NPD's most recent study, "Mobile CE: A Look Inside the Vehicle," found 84 percent of vehicle owners have a portable media device and more than three-quarters (79 percent) are using them in the car. Half of smartphone owners and 37 percent iPod owners said they use their devices "always" or "most of the time" while driving.
Older technologies were still popular, however: 73 percent still use their FM radio during most car trips, and 57 percent said having a CD player "will be vital in their decision to purchase their next car stereo system."
"Traditional radio and CD audio remain firmly entrenched in the vehicle from both a device and entertainment standpoint," said Ben Arnold, NPD's industry analysis director. "But as ownership of mobile devices, digital content, and apps expands, consumers will be looking for ways to customize the in-vehicle environment with content and services."
Regarding in-vehicle connectivity, 32 percent said this feature is "highly important" when buying car audio products.
While 18 percent of vehicle owners have an auxiliary input installed into their vehicle stereo system, 11 percent are connecting through a USB port, NPD said. Although only 13 percent of vehicles have wireless connectivity, more than half of those who do have it said they always use it or use it most of the time.

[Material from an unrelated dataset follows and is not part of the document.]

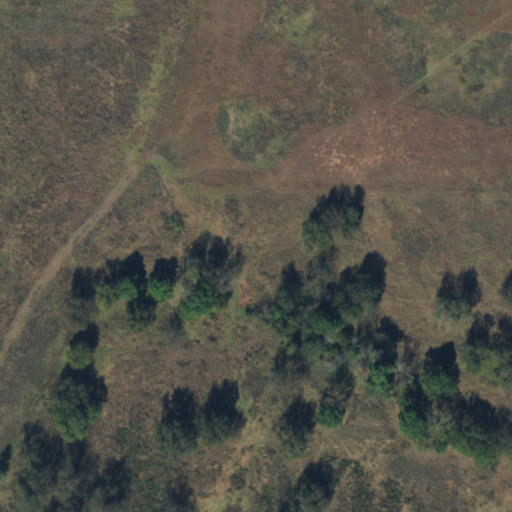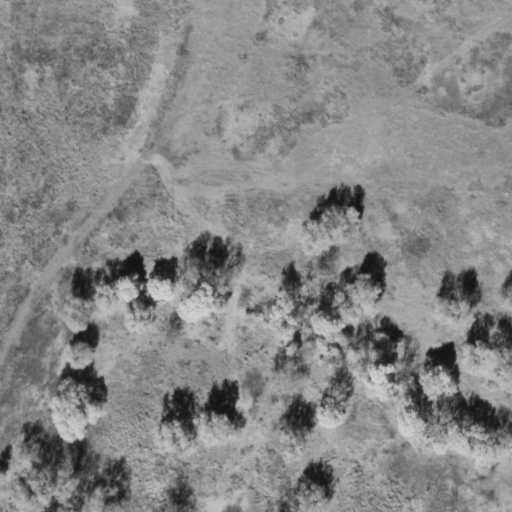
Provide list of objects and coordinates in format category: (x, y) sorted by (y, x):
road: (121, 186)
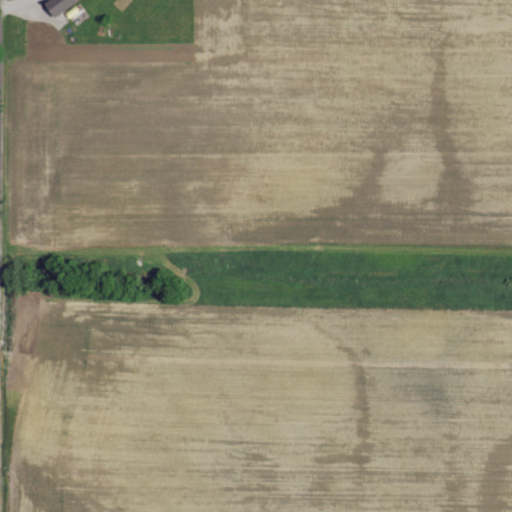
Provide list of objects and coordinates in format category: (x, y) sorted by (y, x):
building: (57, 5)
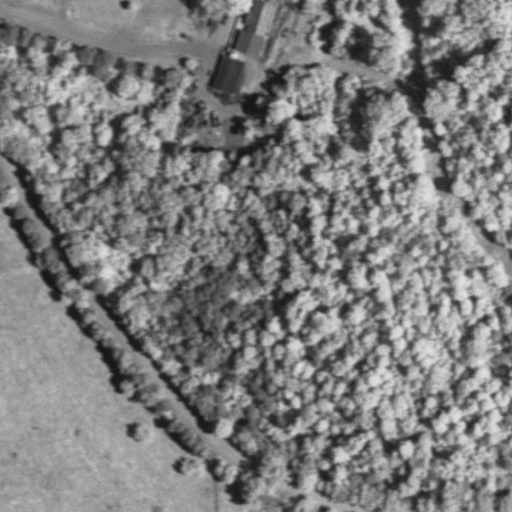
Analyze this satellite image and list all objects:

"The key is for auto makers and traditional audio manufacturers to facilitate consumer use of connected devices in the vehicle, allowing content from the smartphone, tablet or digital media player to easily stream or be controlled through the deck mounted in the dashboard," Arnold said. "We're only going to see greater consumer attachment to social media, streaming audio and video, and other services as content options grow."
NPD study surveyed more than 1,600 vehicle owners in December 2011.